To ensure the portability of your OVM component you need to verify it with multiple implementations.

Interoperability Gotchas

Assuming you have tested your component with several simulator releases and OVM releases, can it now be called fully interoperable? Maybe.

The are a couple of things that you could do in your OVM component that could easily be broken unintentionally by another component. Any use of the ovm_default_* objects could potentially be interfered with by another OVM component that tries to use them in a different way. I detailed this issue in a post to OVM World with regards to the ovm_default_packer. The basic problem is that unless you specify a packer object, any calls to any of the ovm_object’s pack*() or unpack*() methods will use the ovm_default_packer. Since any component can change the way the ovm_default_packer does (un)packing (for example the endianness), you are better off using your own instances of the ovm_packer. The same precautions should be taken to avoid using other ovm_default_* objects in your code.



Tandem bicycle in front of a boat dock

Tips for Achieving Interoperability

So what are the steps you should take to make your OVM component more interoperable?

• Avoid using ovm_default_* objects, particularly the packer.
Create a static instance of ovm_packer for every class that needs one and make sure that the default packer is never used.
• Test your component with multiple simulators during the entire development process.
Expect that you will encounter places where you will need to modify the architecture and implementation of your component. The earlier you figure out what needs to be changed or patched the better.
• Test your component with multiple releases of each simulator.
A new release might require you to modify your code in order for it to work. (Did I mention that earlier is better?) You don’t want to have to dictate to your customers which versions of the simulator they can or can’t use. If the new release has a bug (it happens), the earlier you notify the vendor, the more likely it is to get fixed in the next release.
• Test your component with multiple releases of OVM, including the vendor-specific releases.
Same reasons as above. By now you should have a matrix of configurations you need to qualify.

 

Making the Situation Better

I want to end with a special request: Please report the issues you find with the simulators and OVM back to the vendors.

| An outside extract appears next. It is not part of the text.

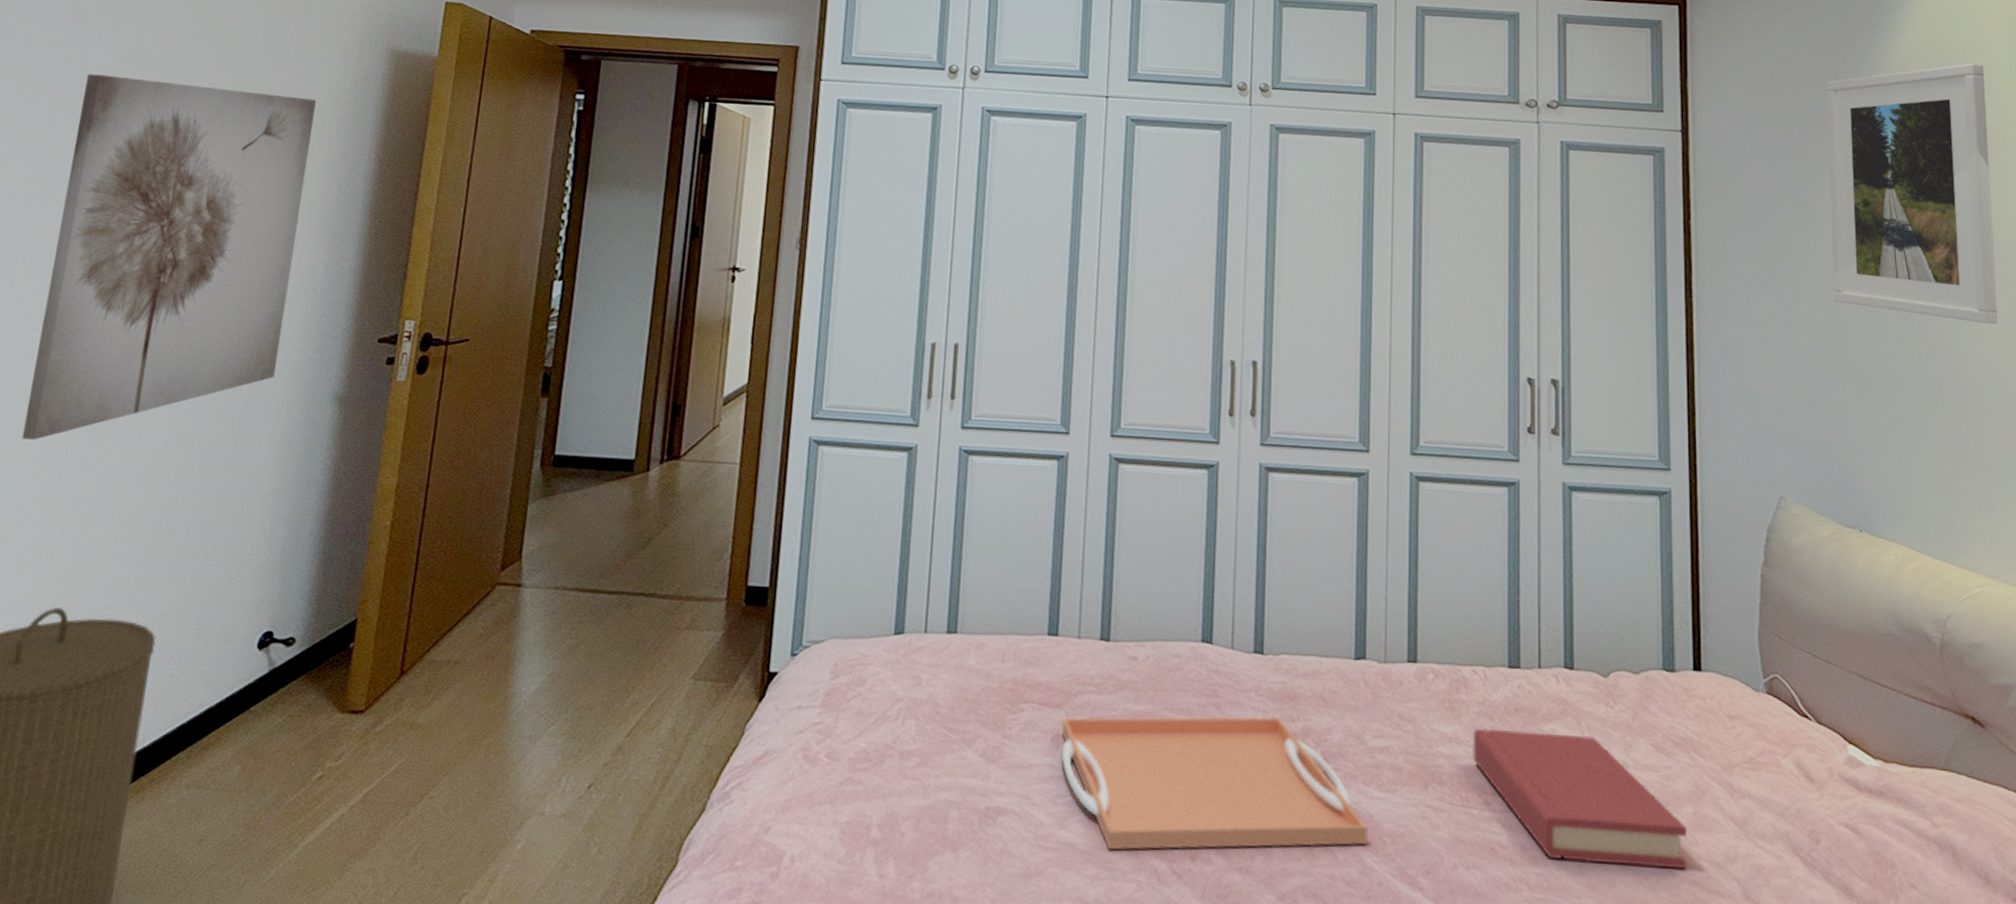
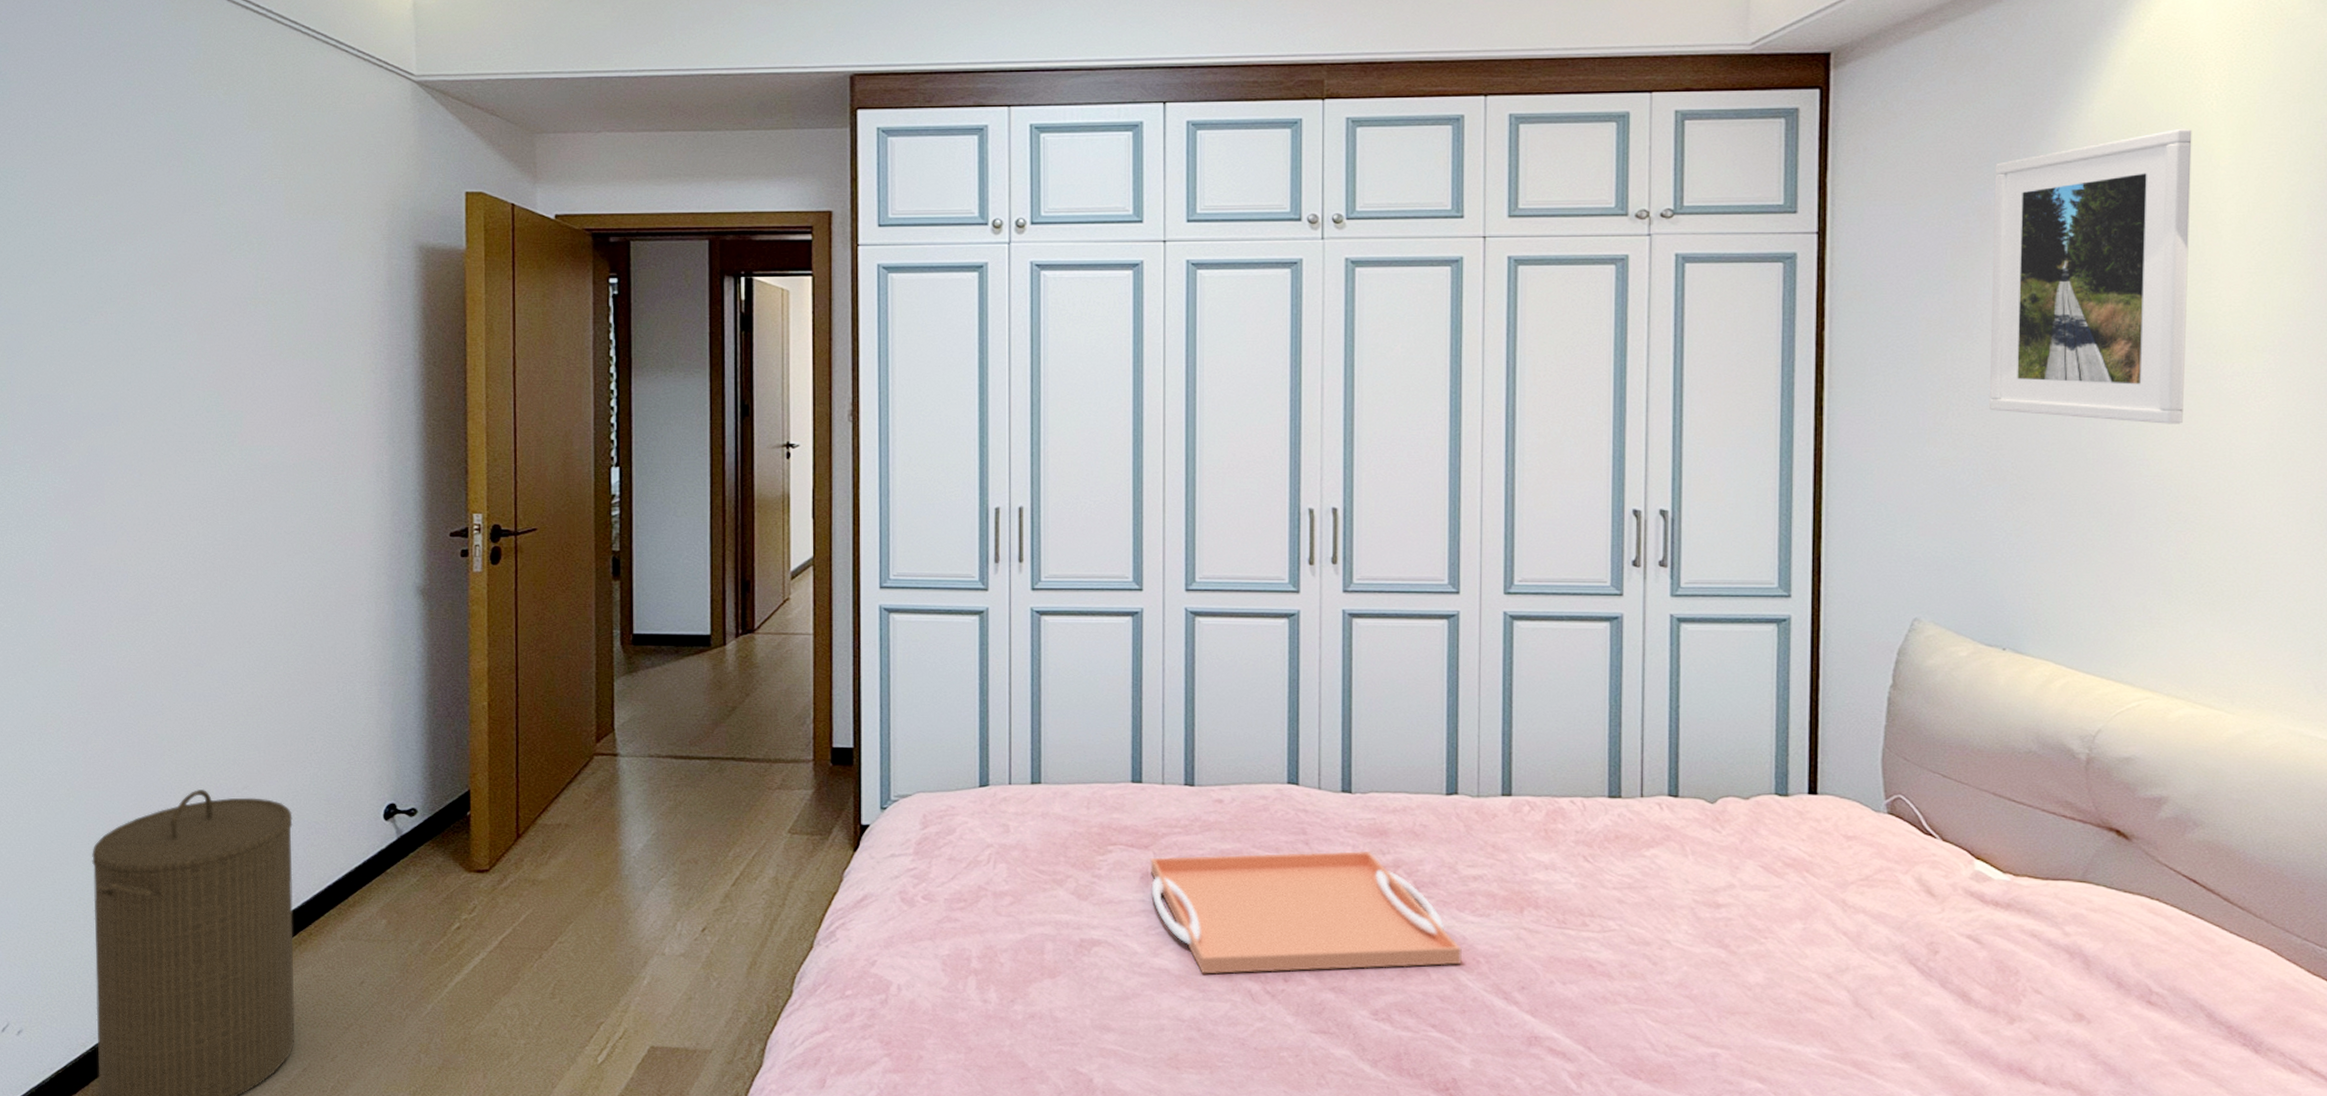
wall art: present [22,74,316,440] -> none [132,292,359,642]
hardback book: present [1473,729,1687,869] -> none [1570,856,1795,980]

It takes a little extra effort to report problems to the vendors, but it helps make the challenge of interoperability less daunting going forward. In general, the situation is getting better with each new tool and framework release. In my experience it was certainly easier to achieve OVM interoperability in 2010 than it was in 2008.

The more people who report issues back to the vendors, the fewer who have to encounter those issues. Each resolved issue makes the reality of OVM interoperability that much closer to the hype.